▸ Task requirements: From the first line to the last, set down the material exactly, leaving out its pictures.

▸ Entries shown:
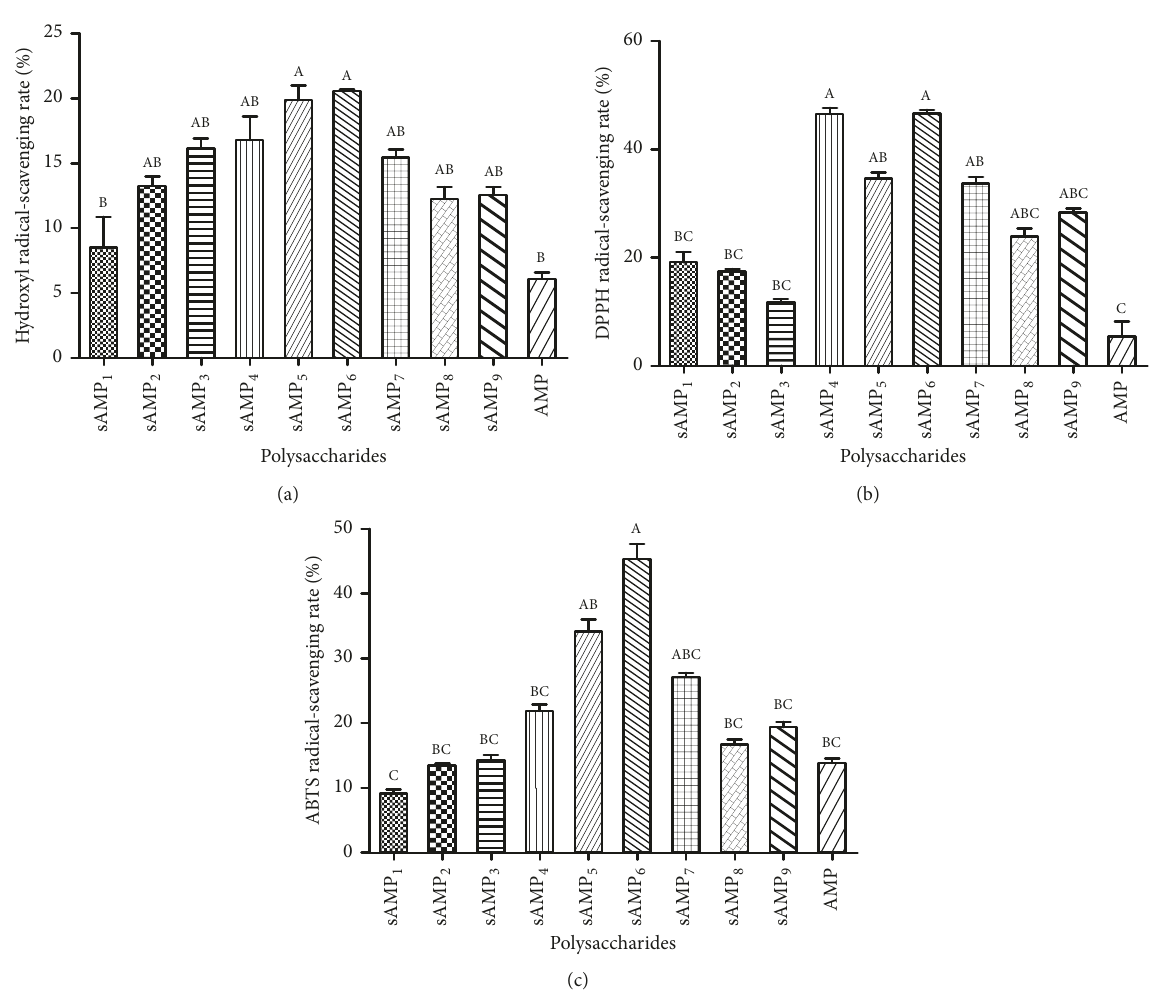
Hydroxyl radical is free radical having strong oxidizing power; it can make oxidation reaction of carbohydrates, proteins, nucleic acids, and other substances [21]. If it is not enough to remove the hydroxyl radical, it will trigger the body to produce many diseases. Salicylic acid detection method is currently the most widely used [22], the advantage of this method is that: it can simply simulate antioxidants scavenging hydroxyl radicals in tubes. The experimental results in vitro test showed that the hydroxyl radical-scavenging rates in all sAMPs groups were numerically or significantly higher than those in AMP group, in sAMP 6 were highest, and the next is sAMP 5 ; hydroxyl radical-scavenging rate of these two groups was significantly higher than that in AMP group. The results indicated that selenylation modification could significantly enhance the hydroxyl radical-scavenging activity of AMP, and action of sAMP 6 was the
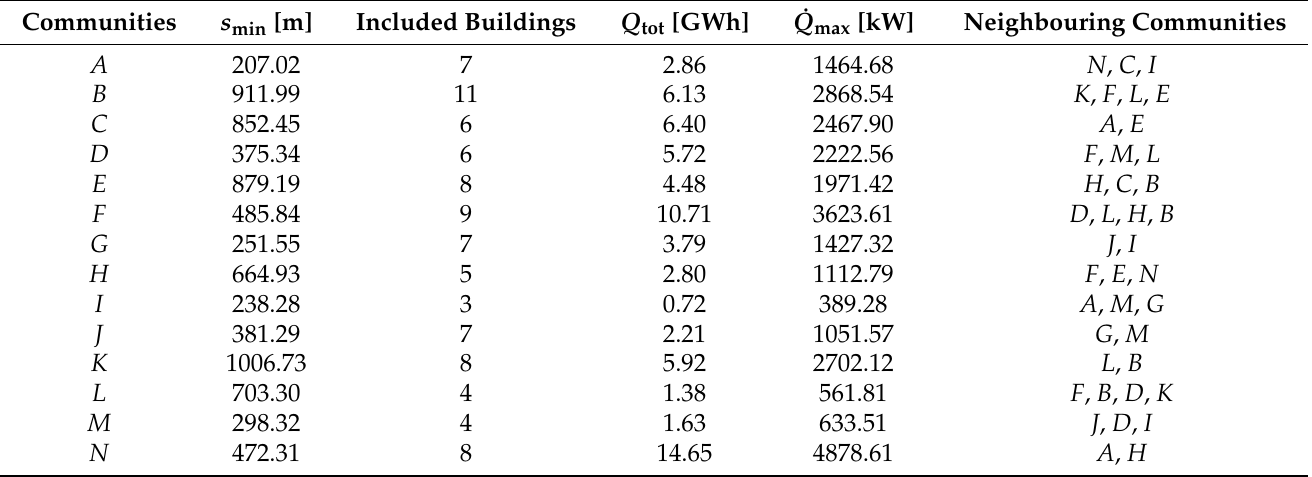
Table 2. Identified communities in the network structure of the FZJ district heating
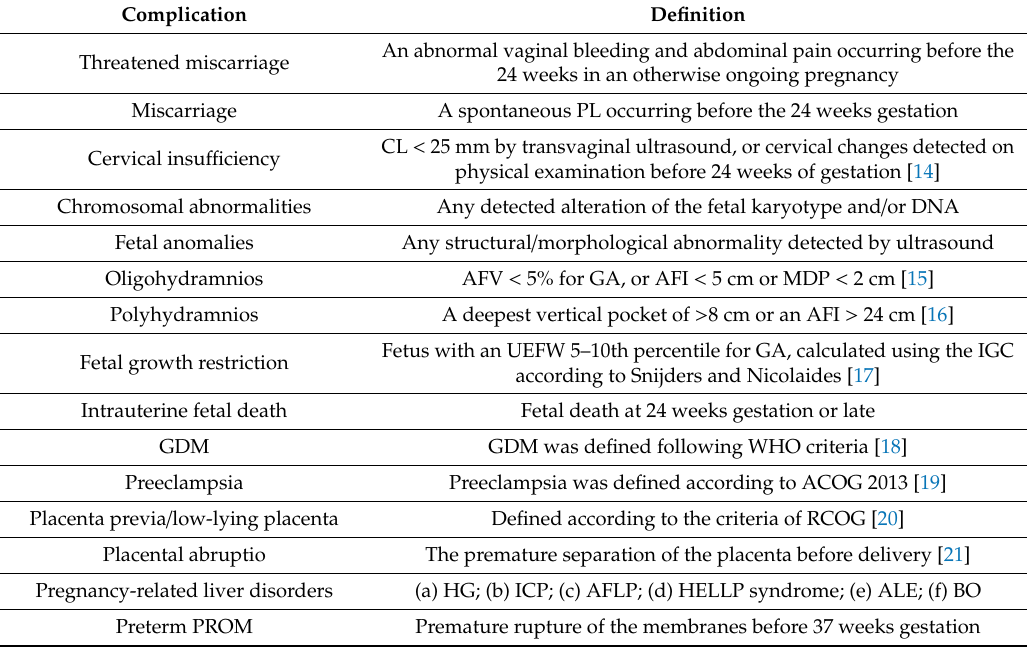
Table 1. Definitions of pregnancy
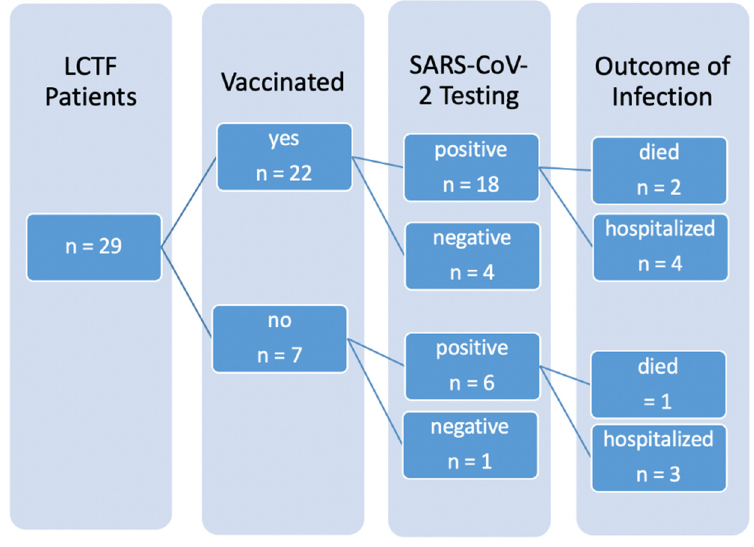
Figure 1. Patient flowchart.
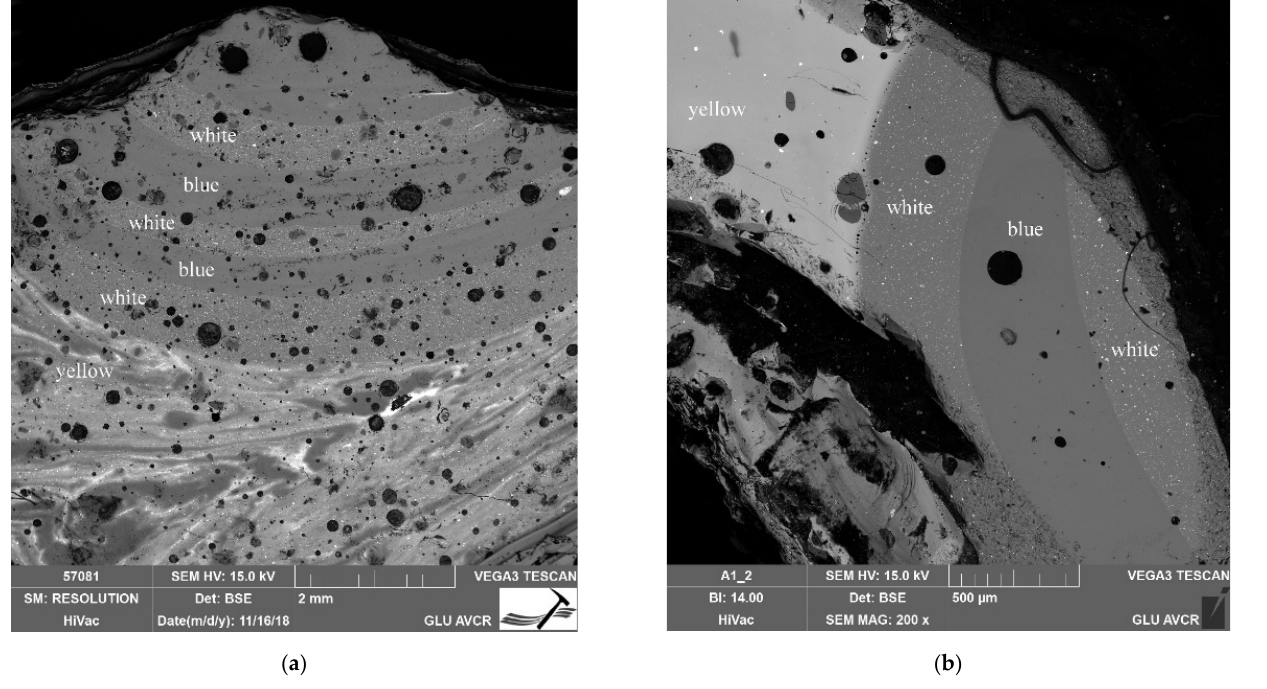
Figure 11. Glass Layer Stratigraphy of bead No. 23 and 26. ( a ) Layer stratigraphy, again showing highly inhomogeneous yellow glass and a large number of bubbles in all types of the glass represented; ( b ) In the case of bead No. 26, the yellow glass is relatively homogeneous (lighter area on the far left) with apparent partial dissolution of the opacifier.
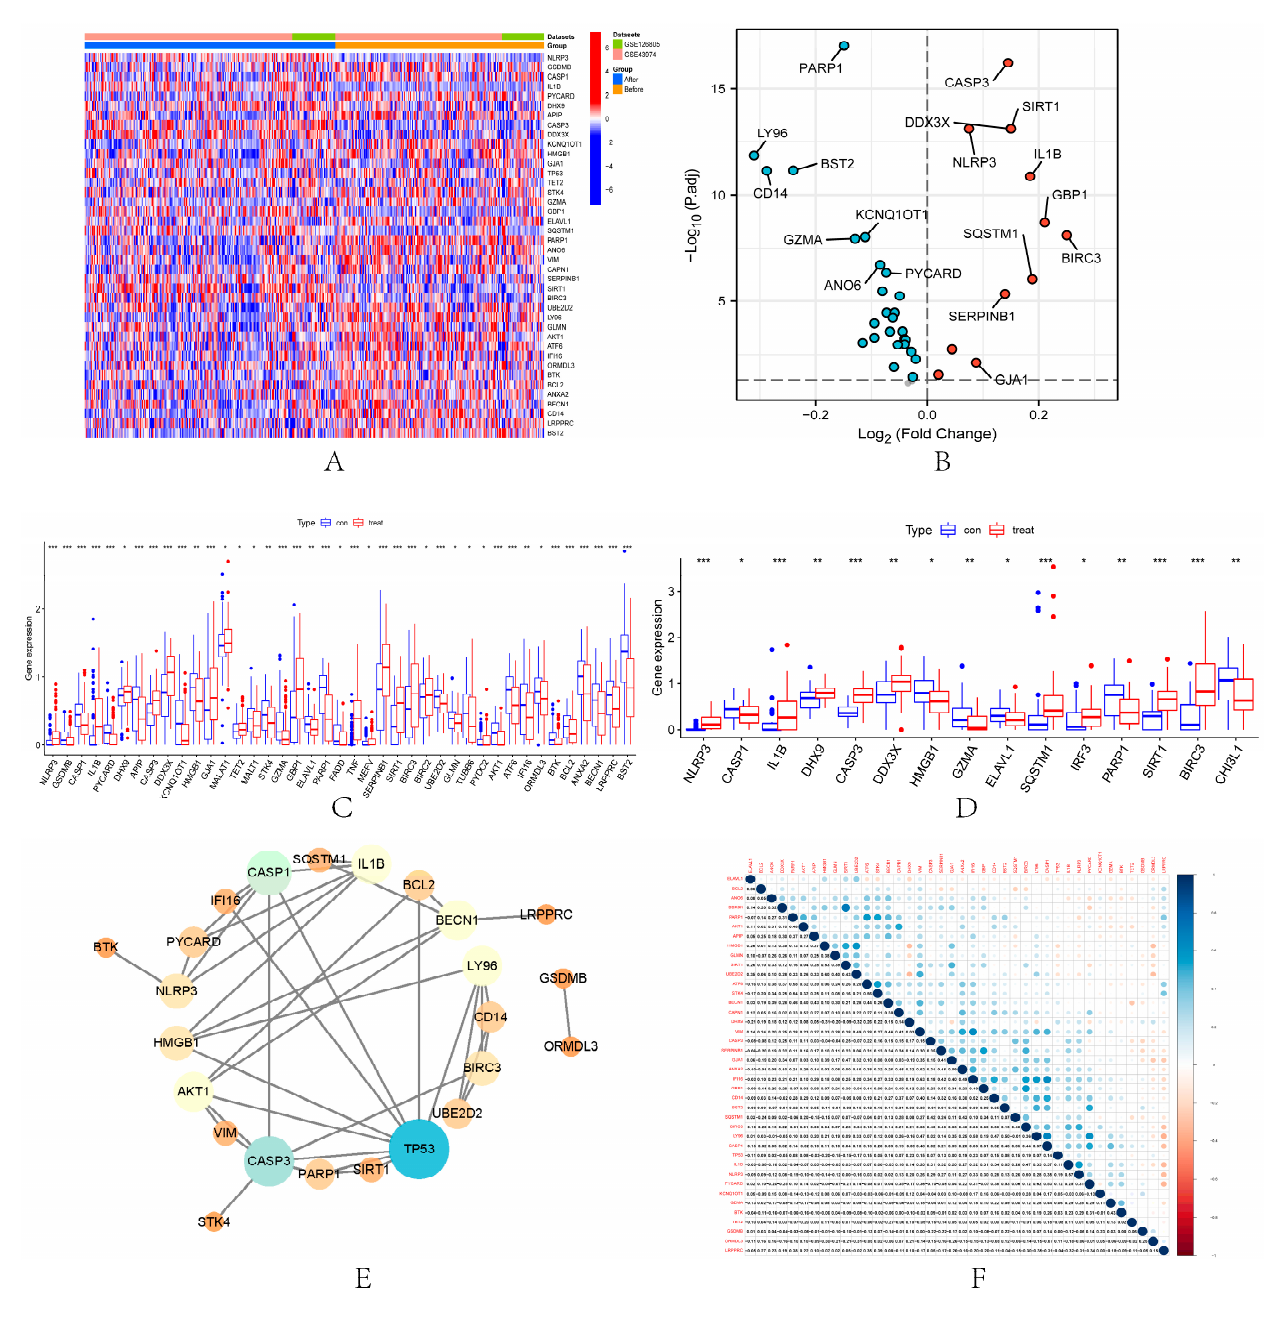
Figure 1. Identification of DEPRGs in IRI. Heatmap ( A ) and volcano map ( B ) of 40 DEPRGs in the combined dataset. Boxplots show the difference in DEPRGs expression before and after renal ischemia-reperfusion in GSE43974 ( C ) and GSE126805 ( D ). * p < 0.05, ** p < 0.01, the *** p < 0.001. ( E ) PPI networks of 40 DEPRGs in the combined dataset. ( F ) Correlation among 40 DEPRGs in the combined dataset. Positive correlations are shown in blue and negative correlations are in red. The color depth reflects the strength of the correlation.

▸ Output of the task:
Hydroxyl radical is free radical having strong oxidizing power; it can make oxidation reaction of carbohydrates, proteins, nucleic acids, and other substances [21]. If it is not enough to remove the hydroxyl radical, it will trigger the body to produce many diseases. Salicylic acid detection method is currently the most widely used [22], the advantage of this method is that: it can simply simulate antioxidants scavenging hydroxyl radicals in tubes. The experimental results in vitro test showed that the hydroxyl radical-scavenging rates in all sAMPs groups were numerically or significantly higher than those in AMP group, in sAMP 6 were highest, and the next is sAMP 5 ; hydroxyl radical-scavenging rate of these two groups was significantly higher than that in AMP group. The results indicated that selenylation modification could significantly enhance the hydroxyl radical-scavenging activity of AMP, and action of sAMP 6 was the
Table 2. Identified communities in the network structure of the FZJ district heating
Table 1. Definitions of pregnancy
Figure 1. Patient flowchart.
Figure 11. Glass Layer Stratigraphy of bead No. 23 and 26. ( a ) Layer stratigraphy, again showing highly inhomogeneous yellow glass and a large number of bubbles in all types of the glass represented; ( b ) In the case of bead No. 26, the yellow glass is relatively homogeneous (lighter area on the far left) with apparent partial dissolution of the opacifier.
Figure 1. Identification of DEPRGs in IRI. Heatmap ( A ) and volcano map ( B ) of 40 DEPRGs in the combined dataset. Boxplots show the difference in DEPRGs expression before and after renal ischemia-reperfusion in GSE43974 ( C ) and GSE126805 ( D ). * p < 0.05, ** p < 0.01, the *** p < 0.001. ( E ) PPI networks of 40 DEPRGs in the combined dataset. ( F ) Correlation among 40 DEPRGs in the combined dataset. Positive correlations are shown in blue and negative correlations are in red. The color depth reflects the strength of the correlation.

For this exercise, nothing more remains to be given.